● **SUPPLIED PASSAGE**:
Segment Open

Secretary of Veterans' Affairs David Shulkin's decision to adopt MHS Genesis as the department's electronic health record system has brought the discussion of interoperability full circle.

Shulkin acknowledged as much in his June 5 press conference at the White House, talking about how the VA and Department of Defense have tried, failed and tried again to develop an EHR system that could transfer the medical records of active duty personnel between departments with fluid ease when they become veterans.

"And when I went back and looked at this issue very carefully since becoming secretary, I was able to trace back at least 17 years of congressional calls and commission reports requesting that the VA not only modernize its system but work closer with the Department of Defense," he said.

"But actually, to this date, the Department of Defense and the Department of Veterans Affairs have gone separate ways. We each have separate systems, and each are supporting separate electronic systems. And while we've been able to advance interoperability at the cost of hundreds of millions of dollars to the taxpayers, today we still have separate systems that do not allow for the seamless transfer of information."

Segment Closed

● **DATA LISTING**:
Segment Open

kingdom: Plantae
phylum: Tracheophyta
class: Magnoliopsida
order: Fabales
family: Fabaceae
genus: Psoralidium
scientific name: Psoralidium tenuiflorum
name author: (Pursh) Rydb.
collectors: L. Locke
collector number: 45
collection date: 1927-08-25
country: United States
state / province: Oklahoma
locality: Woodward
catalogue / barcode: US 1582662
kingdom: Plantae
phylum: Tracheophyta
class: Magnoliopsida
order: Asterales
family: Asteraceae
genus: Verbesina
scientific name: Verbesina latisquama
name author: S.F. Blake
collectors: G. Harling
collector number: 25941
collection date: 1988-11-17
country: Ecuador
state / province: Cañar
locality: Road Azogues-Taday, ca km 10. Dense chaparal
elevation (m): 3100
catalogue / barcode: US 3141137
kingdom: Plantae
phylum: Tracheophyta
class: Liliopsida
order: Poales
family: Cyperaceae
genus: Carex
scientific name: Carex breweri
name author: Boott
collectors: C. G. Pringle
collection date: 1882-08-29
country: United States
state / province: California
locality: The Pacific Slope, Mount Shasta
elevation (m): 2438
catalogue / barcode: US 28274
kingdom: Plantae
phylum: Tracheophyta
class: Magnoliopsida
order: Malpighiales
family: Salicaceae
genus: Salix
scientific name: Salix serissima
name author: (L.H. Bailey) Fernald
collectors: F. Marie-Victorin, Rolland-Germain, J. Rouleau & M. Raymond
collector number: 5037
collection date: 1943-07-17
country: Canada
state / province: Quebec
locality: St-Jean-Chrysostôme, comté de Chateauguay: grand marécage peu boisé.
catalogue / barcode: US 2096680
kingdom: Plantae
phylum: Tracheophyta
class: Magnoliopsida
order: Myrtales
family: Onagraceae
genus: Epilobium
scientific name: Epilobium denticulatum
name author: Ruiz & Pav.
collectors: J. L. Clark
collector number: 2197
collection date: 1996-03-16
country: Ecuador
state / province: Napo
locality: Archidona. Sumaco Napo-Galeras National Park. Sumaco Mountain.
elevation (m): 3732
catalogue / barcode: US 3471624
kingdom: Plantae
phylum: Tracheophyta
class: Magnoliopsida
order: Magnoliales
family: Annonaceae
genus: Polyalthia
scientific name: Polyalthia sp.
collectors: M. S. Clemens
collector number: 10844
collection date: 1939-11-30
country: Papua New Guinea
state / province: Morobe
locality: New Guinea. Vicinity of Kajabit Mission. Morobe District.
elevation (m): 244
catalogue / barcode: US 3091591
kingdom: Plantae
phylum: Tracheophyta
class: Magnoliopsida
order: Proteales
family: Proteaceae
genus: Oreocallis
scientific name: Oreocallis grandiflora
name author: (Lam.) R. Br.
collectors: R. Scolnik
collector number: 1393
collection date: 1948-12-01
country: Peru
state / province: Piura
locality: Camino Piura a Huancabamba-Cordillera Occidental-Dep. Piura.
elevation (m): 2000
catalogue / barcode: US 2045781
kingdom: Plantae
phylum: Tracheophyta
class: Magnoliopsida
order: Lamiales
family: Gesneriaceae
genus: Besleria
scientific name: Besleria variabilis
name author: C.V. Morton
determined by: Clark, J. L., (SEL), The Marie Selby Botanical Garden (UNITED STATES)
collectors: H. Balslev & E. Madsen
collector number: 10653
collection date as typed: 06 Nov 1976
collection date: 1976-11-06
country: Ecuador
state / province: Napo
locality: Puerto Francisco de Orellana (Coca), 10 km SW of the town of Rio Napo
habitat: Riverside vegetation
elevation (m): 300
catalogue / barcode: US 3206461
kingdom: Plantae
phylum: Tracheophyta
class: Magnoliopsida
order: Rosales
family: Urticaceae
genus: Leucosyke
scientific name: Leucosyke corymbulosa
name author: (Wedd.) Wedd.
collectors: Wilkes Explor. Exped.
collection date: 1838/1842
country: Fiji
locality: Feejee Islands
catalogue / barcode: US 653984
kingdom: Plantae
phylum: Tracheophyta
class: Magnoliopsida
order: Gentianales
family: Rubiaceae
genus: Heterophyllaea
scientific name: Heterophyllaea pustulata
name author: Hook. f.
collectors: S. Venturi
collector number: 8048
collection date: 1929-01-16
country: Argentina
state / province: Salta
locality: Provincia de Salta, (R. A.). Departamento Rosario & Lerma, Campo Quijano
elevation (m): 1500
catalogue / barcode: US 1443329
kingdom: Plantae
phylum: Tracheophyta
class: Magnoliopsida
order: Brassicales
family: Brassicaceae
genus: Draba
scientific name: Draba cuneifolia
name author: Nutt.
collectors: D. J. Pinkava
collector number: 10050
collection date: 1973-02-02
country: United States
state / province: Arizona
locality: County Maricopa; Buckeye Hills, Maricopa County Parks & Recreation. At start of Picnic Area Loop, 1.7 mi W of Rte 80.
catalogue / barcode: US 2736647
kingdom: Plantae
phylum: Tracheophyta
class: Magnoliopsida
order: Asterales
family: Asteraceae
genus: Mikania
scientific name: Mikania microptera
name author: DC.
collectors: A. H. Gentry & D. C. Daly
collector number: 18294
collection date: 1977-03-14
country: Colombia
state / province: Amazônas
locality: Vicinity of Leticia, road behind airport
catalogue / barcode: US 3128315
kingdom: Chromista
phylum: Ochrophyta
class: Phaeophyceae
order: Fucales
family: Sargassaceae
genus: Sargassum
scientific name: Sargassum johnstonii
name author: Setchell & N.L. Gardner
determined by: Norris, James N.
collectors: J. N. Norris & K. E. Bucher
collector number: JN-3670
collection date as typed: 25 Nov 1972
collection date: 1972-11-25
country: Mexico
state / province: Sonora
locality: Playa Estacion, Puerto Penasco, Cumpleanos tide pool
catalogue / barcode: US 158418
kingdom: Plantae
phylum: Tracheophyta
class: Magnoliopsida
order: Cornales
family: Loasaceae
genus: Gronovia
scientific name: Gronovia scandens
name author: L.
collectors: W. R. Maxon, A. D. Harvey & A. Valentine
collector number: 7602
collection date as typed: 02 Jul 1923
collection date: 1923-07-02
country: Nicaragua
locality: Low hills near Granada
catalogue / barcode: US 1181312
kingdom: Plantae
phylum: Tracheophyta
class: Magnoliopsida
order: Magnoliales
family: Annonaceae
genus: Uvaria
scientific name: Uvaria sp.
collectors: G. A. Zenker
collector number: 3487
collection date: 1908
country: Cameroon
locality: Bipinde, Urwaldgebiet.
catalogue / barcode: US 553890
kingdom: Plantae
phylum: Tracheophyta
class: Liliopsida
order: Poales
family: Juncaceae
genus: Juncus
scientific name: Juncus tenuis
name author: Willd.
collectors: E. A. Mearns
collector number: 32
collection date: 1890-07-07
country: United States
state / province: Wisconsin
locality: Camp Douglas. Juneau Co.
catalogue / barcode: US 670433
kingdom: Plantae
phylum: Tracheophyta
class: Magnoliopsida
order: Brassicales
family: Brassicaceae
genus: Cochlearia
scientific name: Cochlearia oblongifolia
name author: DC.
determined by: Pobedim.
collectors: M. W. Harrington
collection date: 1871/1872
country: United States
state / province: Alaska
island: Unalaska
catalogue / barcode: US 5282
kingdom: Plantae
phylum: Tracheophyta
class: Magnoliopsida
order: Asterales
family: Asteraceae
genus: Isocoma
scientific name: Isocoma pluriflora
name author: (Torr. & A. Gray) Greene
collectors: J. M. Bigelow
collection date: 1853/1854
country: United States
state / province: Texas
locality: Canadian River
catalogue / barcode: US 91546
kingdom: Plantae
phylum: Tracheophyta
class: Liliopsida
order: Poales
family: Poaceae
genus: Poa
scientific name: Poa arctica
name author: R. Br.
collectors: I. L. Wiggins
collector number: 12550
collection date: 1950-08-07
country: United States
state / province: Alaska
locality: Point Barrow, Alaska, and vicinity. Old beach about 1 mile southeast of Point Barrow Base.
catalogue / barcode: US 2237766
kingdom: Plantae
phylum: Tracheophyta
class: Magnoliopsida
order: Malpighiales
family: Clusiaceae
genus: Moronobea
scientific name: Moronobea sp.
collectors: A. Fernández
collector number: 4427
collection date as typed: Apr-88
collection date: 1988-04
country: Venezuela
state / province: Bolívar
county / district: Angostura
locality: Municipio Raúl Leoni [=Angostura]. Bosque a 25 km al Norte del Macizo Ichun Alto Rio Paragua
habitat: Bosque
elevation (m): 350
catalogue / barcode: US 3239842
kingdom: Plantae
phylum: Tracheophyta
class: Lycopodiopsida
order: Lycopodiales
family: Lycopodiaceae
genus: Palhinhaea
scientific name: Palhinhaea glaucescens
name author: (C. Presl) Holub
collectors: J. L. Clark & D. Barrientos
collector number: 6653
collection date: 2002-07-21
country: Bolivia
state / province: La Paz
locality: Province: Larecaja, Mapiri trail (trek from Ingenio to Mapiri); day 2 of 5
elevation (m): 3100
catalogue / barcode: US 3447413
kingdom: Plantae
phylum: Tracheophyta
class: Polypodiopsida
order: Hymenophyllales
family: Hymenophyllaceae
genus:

Segment Closed

● **STUDY QUESTIONS**:
1 - Quote the VA health record article word for word, between "Secretary of Veterans'" and "they become veterans.", inclusive.
2 - In the VA health record article, how many years of congressional calls and commission reports did Shulkin say he could trace back?

● **ANSWER SECTION**:
1 -
Secretary of Veterans' Affairs David Shulkin's decision to adopt MHS Genesis as the department's electronic health record system has brought the discussion of interoperability full circle.

Shulkin acknowledged as much in his June 5 press conference at the White House, talking about how the VA and Department of Defense have tried, failed and tried again to develop an EHR system that could transfer the medical records of active duty personnel between departments with fluid ease when they become veterans.

2 - At least 17 years.